I’ve had a thing for cars since I was very young. According to the baby scrapbook thing that my parents kept to document my progress, my first word was car. It’s right there… next to the lock of hair from my first haircut.
I remember having a small fleet of Matchbox cars and spending more time admiring the shapes and curves and how the parts so cleverly fit together than actually playing with them. This is still true twenty five years later.
When I was a young teen, I just could not wait for my sixteenth birthday. And I didn’t. I think I was 14 when I got my first real car. This demarcates the beginning of an actual hoarding problem. I sometimes own as many as six vehicles at a time now in adulthood. Most of them odd, but all of them have those admirable shapes and curves and parts that so cleverly fit together.
My curiosity of how car parts work together, I think, has led me to become the mechanic that I am. I’m so intrigued by the science that I sometimes spend hours at a time patiently reading geeky trade publications like they’re romance novels. I’ll diagnose a problem like I’m solving a murder mystery and then I’ll dissect and reassemble that engine as though it were some 3-D brain teasing jigsaw puzzle.
I enjoy squeezing every last mile out of automobiles and I do that with curiosity, intelligence, and by being “relentlessly patient.”
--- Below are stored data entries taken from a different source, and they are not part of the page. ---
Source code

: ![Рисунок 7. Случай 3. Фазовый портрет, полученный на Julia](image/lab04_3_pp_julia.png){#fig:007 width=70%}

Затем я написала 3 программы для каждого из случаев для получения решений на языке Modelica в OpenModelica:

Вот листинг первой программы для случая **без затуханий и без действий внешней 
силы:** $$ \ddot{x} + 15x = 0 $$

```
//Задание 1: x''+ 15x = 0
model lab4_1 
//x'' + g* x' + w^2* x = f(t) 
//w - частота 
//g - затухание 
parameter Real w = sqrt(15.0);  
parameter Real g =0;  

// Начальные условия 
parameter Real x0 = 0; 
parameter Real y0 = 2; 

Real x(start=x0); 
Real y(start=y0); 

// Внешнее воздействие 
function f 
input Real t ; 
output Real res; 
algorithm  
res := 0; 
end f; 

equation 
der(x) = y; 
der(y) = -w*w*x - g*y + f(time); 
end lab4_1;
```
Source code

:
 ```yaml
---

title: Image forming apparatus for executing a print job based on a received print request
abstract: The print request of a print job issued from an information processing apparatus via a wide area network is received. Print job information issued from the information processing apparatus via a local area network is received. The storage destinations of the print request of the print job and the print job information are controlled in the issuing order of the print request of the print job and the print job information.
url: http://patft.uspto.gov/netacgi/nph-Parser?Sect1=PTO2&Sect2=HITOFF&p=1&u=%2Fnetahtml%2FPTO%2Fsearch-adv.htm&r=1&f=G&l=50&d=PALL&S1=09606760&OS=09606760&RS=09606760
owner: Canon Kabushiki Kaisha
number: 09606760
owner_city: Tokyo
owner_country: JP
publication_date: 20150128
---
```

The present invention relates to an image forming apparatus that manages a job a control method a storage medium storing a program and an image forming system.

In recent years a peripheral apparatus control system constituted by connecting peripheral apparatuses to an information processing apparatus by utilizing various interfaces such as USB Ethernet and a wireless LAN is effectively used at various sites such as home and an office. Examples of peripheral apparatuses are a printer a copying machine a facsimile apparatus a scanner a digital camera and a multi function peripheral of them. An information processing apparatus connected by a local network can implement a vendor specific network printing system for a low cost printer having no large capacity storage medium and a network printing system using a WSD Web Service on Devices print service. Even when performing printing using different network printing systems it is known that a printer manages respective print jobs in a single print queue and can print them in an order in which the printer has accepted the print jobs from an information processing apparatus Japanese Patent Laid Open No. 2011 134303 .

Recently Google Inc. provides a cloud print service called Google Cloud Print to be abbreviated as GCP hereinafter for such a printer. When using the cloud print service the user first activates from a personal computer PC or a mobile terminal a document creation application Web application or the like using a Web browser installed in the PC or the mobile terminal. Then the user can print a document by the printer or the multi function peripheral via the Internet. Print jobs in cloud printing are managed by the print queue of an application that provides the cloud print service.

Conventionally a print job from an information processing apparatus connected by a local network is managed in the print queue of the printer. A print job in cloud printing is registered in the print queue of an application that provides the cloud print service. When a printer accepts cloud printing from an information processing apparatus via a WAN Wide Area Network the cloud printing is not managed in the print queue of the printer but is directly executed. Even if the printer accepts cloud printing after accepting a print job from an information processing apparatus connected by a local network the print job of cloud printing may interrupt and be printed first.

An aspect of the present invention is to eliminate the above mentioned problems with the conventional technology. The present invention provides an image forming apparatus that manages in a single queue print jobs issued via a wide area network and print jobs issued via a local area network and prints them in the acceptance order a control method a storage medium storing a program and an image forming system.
These are my more significant automotive accomplishments:
I am an ASE Certified Master Technician
& I hold the prestigious
ASE L1 (Advanced Engine Performance Specialist) Certification.
–
My day job is within Massachusetts’ Vehicle Inspection Program,
where I manage a Motorist Assistance facility in Pittsfield, Mass.
I also teach inspectors and assist all sorts of folks
with all sorts of state inspection issues.
–
I’m a 2011 Graduate of
Porter & Chester Institute’s Automotive Technology Program.
–
I have been a licensed Massachusetts vehicle inspector since 2011.
Now I literally teach that class and I’ve helped revise the book.
–
One time, I changed a heater core in an Audi
and I didn’t have a single bolt left over.